With last week’s rant about my tiny kitchen fresh in my mind, how we’re going to throw a Super Bowl party in a confined space has been gnawing at me. In my car yesterday, a solution finally hit me… tailgate party! At home! In the yard! The yard happens to be bigger than our entire house, so a tailgater makes sense. It all depends on the weather, of course, but we don’t get snow (my heart goes out to those across the country who are buried up to their rooftops) and rain is not in our forecast. One small roadblock is hooking up the TV outside, but if the neighbors can do it, it must be do-able. I figure if we get the barbee going, ice the beer and hook up the tube, we won’t be alone out there… Just bring your jacket and your appetite.

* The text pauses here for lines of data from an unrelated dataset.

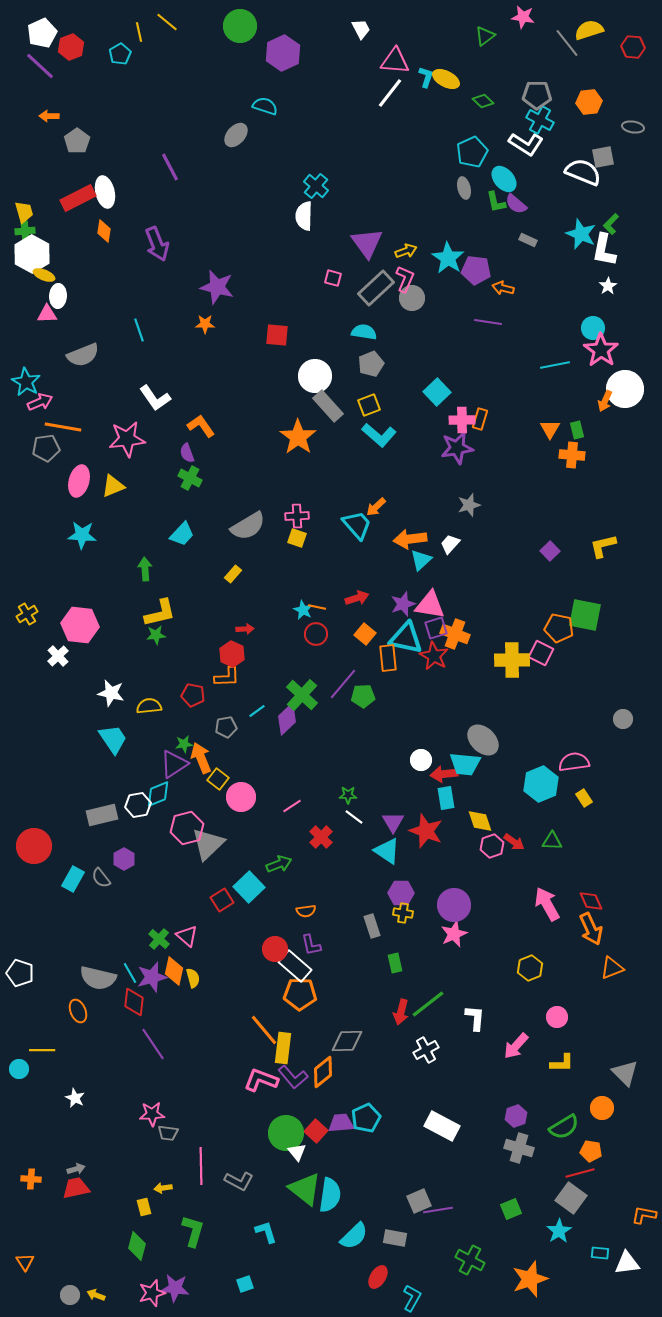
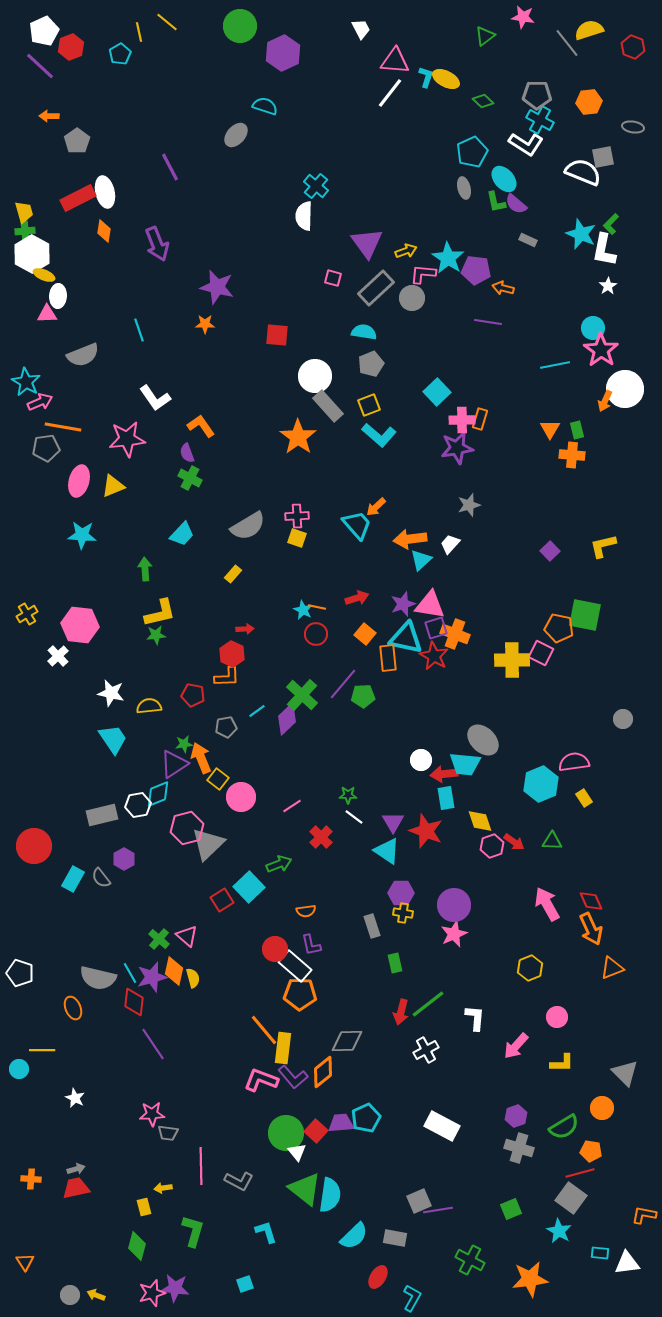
white pentagon at (42, 33): moved 2 px right, 2 px up
red hexagon at (633, 47): rotated 15 degrees clockwise
pink L-shape at (405, 279): moved 18 px right, 5 px up; rotated 108 degrees counterclockwise
orange ellipse at (78, 1011): moved 5 px left, 3 px up
cyan star at (559, 1231): rotated 10 degrees counterclockwise
orange star at (530, 1279): rotated 12 degrees clockwise
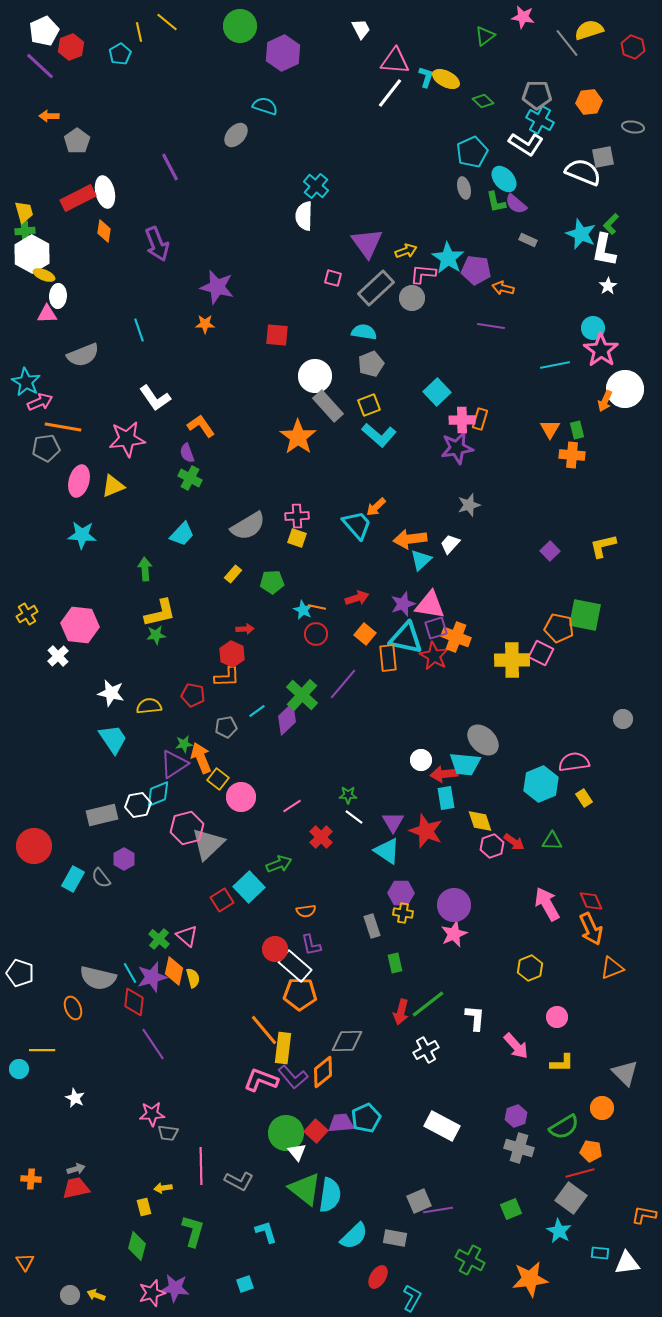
purple line at (488, 322): moved 3 px right, 4 px down
orange cross at (455, 634): moved 1 px right, 3 px down
green pentagon at (363, 696): moved 91 px left, 114 px up
pink arrow at (516, 1046): rotated 84 degrees counterclockwise
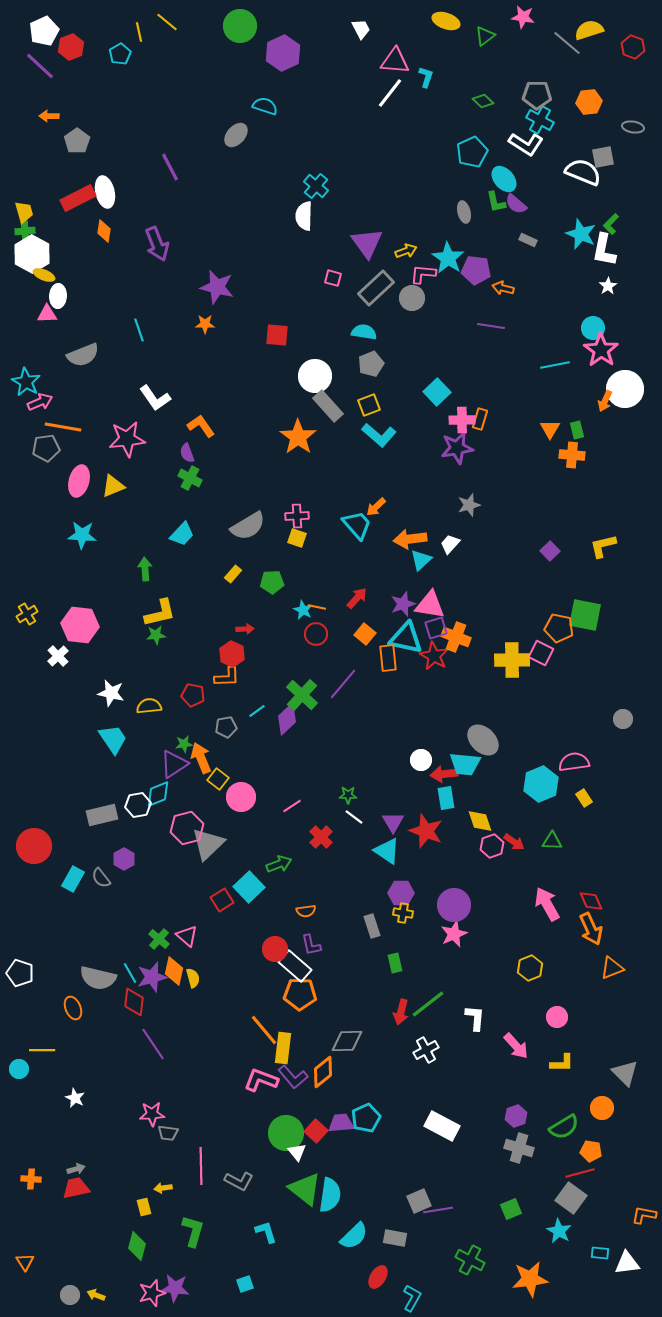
gray line at (567, 43): rotated 12 degrees counterclockwise
yellow ellipse at (446, 79): moved 58 px up; rotated 8 degrees counterclockwise
gray ellipse at (464, 188): moved 24 px down
red arrow at (357, 598): rotated 30 degrees counterclockwise
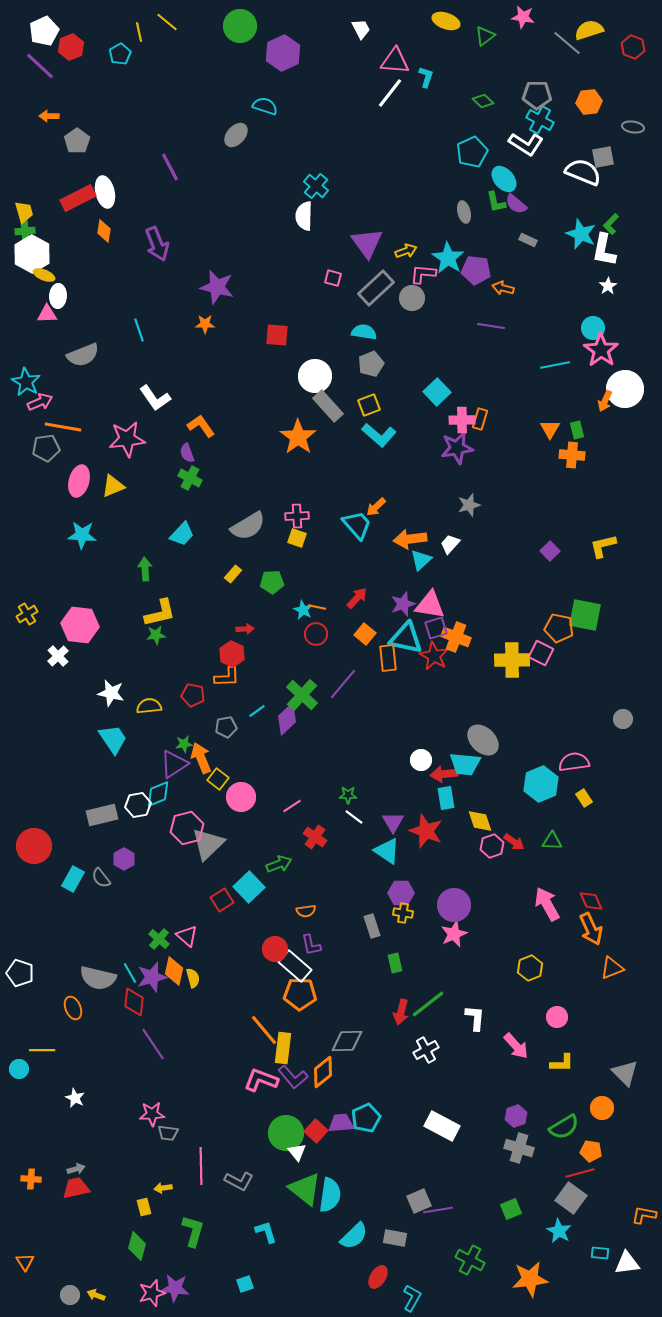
red cross at (321, 837): moved 6 px left; rotated 10 degrees counterclockwise
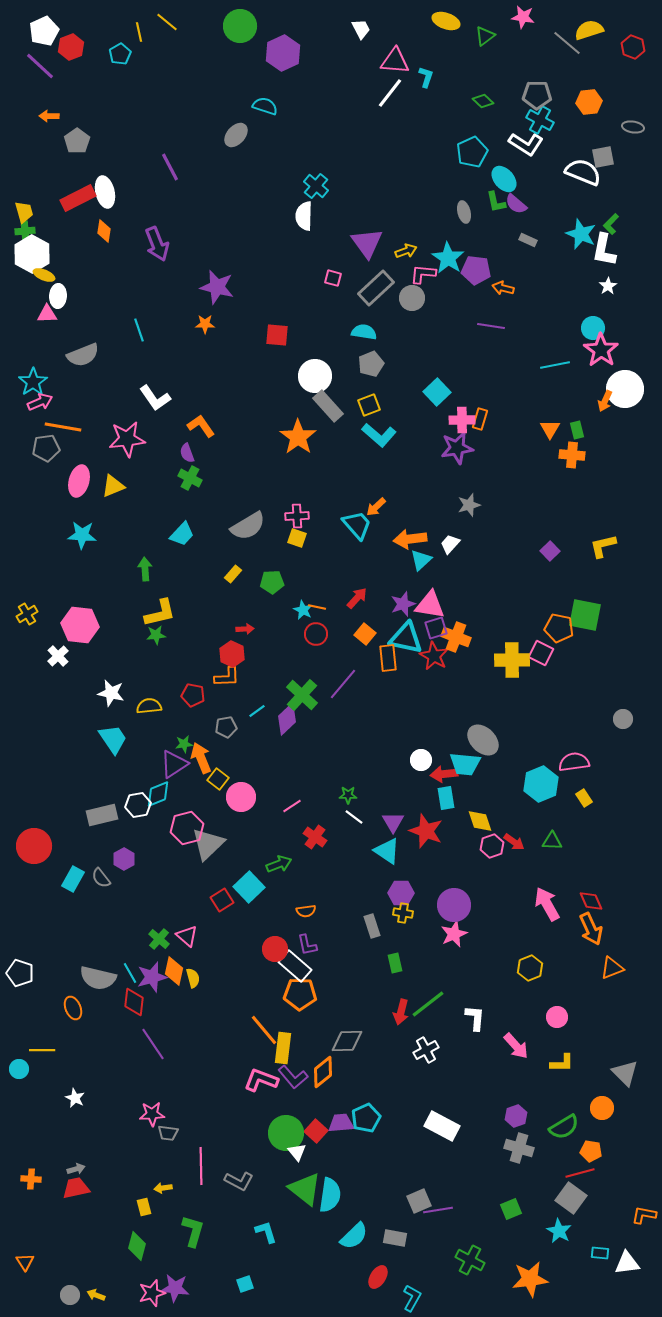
cyan star at (26, 382): moved 7 px right; rotated 8 degrees clockwise
purple L-shape at (311, 945): moved 4 px left
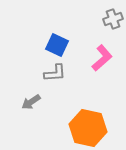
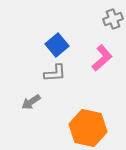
blue square: rotated 25 degrees clockwise
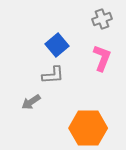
gray cross: moved 11 px left
pink L-shape: rotated 28 degrees counterclockwise
gray L-shape: moved 2 px left, 2 px down
orange hexagon: rotated 12 degrees counterclockwise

Reading about the $55 million spent on food by the 100 million plus Americans watching the Super Bowl, it appears that game day food is more important than the game. This may not be true if you’re in a football pool, but when a lucky play in the final seconds of the first half knocks you out of the cash, you might want to wrap yourself in the comfort of the Super Sunday favorites: nachos, guacamole, buffalo wings, pizza, chile beans, salsa, beer brats, etc. Not the most nutritious of fare, but the one highlight is that they’re usually loaded with garlic (or they should be) giving us a few extra nutrition points and scoring a winning touchdown in flavor. So indulge if you must, add more garlic and stop by for some ribs. Hope your team wins!
RUNNING BACK RIBS
3 lbs. baby back pork ribs
1 tbls. lemon pepper
1 cup Dijon mustard
8 cloves Christopher Ranch California Garlic – peeled and crushed
1/4 cup soy sauce
1/2 cup white wine
1/4 cup fresh cilantro, Italian parsley or green garlic – minced
Season ribs with lemon pepper, then barbecue or bake until almost done. Mix mustard, garlic, soy sauce, wine and baste ribs for remaining cooking time. Sprinkle with cilantro, parsley or green garlic just before serving.